Pull of night sky keeps planetarium shows popular

planetarium

Graduate students Travis Yeager, left, Alisha Chromey and Rita Wells inside the planetarium in Physics Hall.
Photo by Christopher Gannon.

The room goes dark, and the heads crane up. There in the basement of Physics Hall is the starry spectacle of the night sky, condensed to fit the planetarium's 20-foot-wide dome but not dimmed by city lights -- a far smaller version of the real thing, celestial but accessible.

"You could just leave town a little way and see that, but most people in their day-to-day don't," said Travis Yeager, a graduate student in physics and astronomy who volunteers at the planetarium. "It's a simple thing they have access to all the time, but the planetarium reminds you how cool it looks."
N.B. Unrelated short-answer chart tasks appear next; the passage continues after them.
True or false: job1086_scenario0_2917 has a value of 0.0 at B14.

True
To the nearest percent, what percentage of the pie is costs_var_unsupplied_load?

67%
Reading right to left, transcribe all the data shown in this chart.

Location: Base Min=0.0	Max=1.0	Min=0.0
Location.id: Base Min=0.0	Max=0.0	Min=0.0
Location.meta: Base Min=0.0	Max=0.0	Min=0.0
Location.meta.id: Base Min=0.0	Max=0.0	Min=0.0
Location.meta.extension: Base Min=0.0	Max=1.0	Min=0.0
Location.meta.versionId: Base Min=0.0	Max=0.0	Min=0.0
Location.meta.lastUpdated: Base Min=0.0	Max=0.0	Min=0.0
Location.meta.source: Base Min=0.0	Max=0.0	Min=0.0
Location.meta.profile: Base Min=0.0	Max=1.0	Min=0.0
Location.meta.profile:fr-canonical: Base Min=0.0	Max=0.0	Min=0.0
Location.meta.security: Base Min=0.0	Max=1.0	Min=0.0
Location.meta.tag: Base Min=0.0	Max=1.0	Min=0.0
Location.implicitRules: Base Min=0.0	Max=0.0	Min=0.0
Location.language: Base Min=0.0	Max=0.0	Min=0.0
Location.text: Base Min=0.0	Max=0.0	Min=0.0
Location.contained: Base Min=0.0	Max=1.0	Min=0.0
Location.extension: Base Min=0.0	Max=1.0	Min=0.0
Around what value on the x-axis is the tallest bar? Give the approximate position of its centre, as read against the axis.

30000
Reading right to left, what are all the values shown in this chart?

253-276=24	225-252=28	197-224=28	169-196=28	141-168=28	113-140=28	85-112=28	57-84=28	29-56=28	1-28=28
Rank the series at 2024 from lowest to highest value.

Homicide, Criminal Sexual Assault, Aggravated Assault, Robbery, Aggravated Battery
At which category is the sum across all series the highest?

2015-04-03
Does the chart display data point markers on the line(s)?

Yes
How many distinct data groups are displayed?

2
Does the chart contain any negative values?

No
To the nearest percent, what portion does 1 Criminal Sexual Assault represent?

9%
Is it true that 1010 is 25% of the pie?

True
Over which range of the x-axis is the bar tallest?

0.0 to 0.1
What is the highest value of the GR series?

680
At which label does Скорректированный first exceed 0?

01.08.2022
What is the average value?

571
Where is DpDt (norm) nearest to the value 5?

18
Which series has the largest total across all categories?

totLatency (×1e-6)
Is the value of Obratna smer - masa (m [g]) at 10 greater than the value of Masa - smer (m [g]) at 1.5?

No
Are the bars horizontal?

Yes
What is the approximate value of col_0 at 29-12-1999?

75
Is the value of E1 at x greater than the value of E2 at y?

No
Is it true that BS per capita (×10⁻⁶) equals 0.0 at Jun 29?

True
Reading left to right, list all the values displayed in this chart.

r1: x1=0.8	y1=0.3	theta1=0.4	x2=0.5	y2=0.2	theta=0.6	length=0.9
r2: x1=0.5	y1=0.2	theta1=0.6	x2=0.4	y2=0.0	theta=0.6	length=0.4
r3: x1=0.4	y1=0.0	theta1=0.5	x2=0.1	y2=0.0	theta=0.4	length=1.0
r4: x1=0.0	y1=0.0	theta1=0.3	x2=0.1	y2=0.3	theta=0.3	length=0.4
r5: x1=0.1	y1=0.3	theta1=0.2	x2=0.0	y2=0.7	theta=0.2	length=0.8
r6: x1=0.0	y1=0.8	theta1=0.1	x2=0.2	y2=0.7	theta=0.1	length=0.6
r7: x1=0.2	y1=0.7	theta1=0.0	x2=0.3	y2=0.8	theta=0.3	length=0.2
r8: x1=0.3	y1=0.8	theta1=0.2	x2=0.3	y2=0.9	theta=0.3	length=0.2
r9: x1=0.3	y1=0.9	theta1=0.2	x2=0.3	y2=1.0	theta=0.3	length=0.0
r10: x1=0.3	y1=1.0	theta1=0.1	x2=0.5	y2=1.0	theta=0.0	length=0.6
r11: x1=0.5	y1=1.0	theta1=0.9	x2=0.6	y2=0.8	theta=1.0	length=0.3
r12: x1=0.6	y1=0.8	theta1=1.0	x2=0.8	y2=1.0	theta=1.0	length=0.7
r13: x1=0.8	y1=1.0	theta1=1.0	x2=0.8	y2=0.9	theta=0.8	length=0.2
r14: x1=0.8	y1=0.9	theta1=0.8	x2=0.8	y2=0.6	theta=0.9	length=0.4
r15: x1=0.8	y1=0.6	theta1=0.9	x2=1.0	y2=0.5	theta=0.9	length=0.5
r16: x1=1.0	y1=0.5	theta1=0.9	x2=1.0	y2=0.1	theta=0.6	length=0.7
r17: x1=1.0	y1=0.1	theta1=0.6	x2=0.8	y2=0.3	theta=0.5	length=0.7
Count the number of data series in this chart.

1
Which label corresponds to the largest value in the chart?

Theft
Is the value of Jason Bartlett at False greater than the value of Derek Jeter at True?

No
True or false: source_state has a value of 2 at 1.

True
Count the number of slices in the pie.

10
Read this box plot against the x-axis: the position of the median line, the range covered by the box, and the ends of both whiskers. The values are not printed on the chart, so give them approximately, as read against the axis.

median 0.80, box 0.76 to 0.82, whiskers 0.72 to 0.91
It's a reminder available on a monthly basis throughout the school year. The physics and astronomy department has for years opened the 27-seat planetarium for public shows that remain popular enough to regularly "sell" out of free tickets to the evening's three 20-minute shows, currently held on the last Friday of the month.

"I've been waiting for us to use up the 100 people in the Ames area interested in astronomy," joked associate professor Charles Kerton.

Student-run shows

The shows are organized and hosted by a volunteer group of doctoral students, including Yeager, Rita Wells, Alisha Chromey and Cory Schrandt, with help from undergraduates. The outreach helps spark and sustain interest in science, ensures consistent public use of the facility, provides a bit of publicity to faculty research and gives the graduate students valuable experience.

"It's always important that students can talk to people, regardless of what they're going to do in the future," Kerton said. "It's a good chance for them to develop communication skills and a good chance for them to learn things themselves."

The graduate student volunteers meet monthly to discuss the next show topic. Sometimes, they will mention a faculty member's research. Often, repeated broad themes, such as the solar system or galaxies, are freshened up by touching on recent astronomical headlines.

For instance, the topic of the last show of the semester -- tonight, April 26, at 6:30, 7 and 7:30 p.m. -- is backyard astronomy, which is about night-sky objects visible to the naked eye and often heavy on constellations. So how does that fit with the big astronomy news of the last month, the first images of a black hole? Since the black hole is at the center of a massive galaxy in the Virgo constellation, "I'll probably say, 'Here's the night sky. Here's the constellation Virgo. Oh, let's look at the Virgo supercluster,'" Chromey said.

The students share the speaking duties for performances, with a different leader for each show. On any given night, all of the versions of the show are different, as they don't follow set scripts and often will go in different directions based on their interests or audience questions. At least one common question has a new pat answer now.

"We get a lot of, 'What does a black hole look like?'" Wells said.

"Well, now we can show them," Chromey added.

The first show at 6:30 p.m. is designed for preschoolers, though all of the evening's shows are family-friendly. Ticket distribution begins about 6 p.m. and may quickly run out, though a fourth show sometimes is added. Science activities for kids are available in a waiting area outside the planetarium, which is in the northeast corner of Physics Hall. On clear nights, there's stargazing after the shows from Physics Hall's rooftop observation desk. The students also host private showings for interested groups on other days, if their schedules allow. 

'Not lacking for wonder'

Managing the public shows takes about five hours a month, which is time well-spent for a variety of reasons, the volunteers said.

Wells enjoys connecting astronomy to technology, exploring the similarities between galaxy clusters and more approable examples of science, like smartphones. "Here's some really awesome astronomy, awesome forces, awesome things we look at, and also, they run on the same basic principles that everything else runs on," she said.

For Chromey, it's a chance to share her love of the skies. "Astronomy is not lacking for wonder and awe," she said.

Witnessing that awe every time the lights go out is a simple pleasure, Yeager said. "I like to hear the 'wows,'" he said.